Have you ever considered what's behind artificial intelligence? Have you ever stopped to consider what is behind an algorithm? If you ever asked yourself these questions, Weapons of Math Destruction is the book for you. Cathy O'Neil goes through the abilities and the limits of the algorithms that accompany us throughout our days.

Takeaways: 

Humans in the data economy are outliers and throwbacks. The systems are built to run automatically as much as possible. That’s the efficient way; that’s where the profits are. Errors are inevitable, as in any statistical program, but the quickest way to reduce them is to fine-tune the algorithms running the machines

Google processed images of a trio of happy young African Americans and its automatic photo-tagging service labelled them as gorillas. The company apologized profusely, but in systems like Google’s, errors are inevitable.

Such mistakes are learning opportunities—as long as the system receives feedback on the error.

Social media and the News

“When your friends deliver the newspaper,” said Lada Adamic, a computational social scientist at Facebook, “interesting things happen.” Of course, it wasn’t really the friends delivering the newspaper, but Facebook itself. You might argue that newspapers have exerted similar power for eons. Editors pick the front-page news and decide how to characterize it.

But when the New York Times or CNN covers a story, everyone sees it. Their editorial decision is clear.

Facebook’s algorithms can affect how millions of people feel, and those people won’t know that it’s happening.

Big Data's Limits

Big Data processes codify the past. They do not invent the future. Doing that requires moral imagination, and that’s something only humans can provide.

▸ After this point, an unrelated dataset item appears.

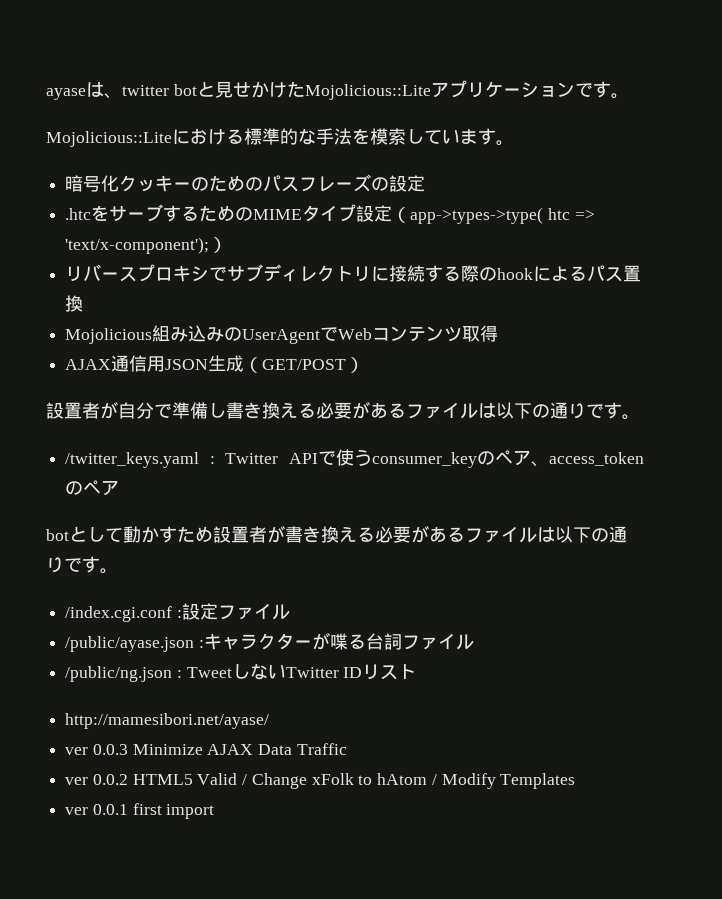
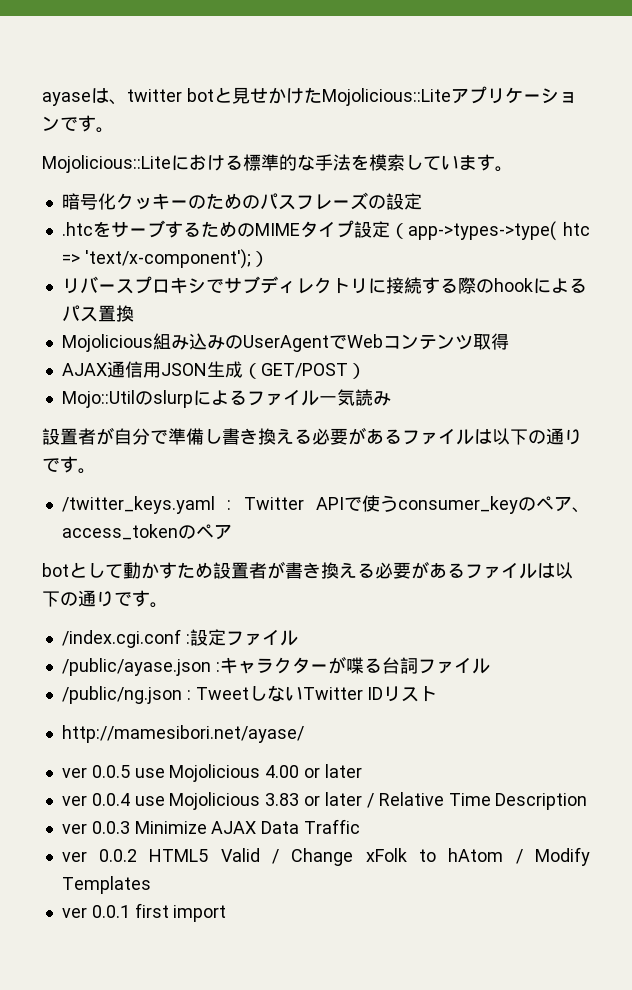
(365, 365) none -> [61,389,391,408] // Mojo::Utilのslurpによるファイル一気読み
(270, 721) none -> [61,764,362,782] [61,792,588,810] // ver 0.0.5 use Mojolicious 4.00 or later // ver 0.0.4 use Mojolicious 3.83 or later / Relative Time Description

Following the market crash of 2008, two financial engineers, Emanuel Derman and Paul Wilmott, drew up such an oath. It reads:
~ I will remember that I didn’t make the world, and it doesn’t satisfy my equations.
~ Though I will use models boldly to estimate value, I will not be overly impressed by mathematics.
~ I will never sacrifice reality for elegance without explaining why I have done so.
~ Nor will I give the people who use my model false comfort about its accuracy. Instead, I will make explicit its assumptions and oversights.
~ I understand that my work may have enormous effects on society and the economy, many of them beyond my comprehension.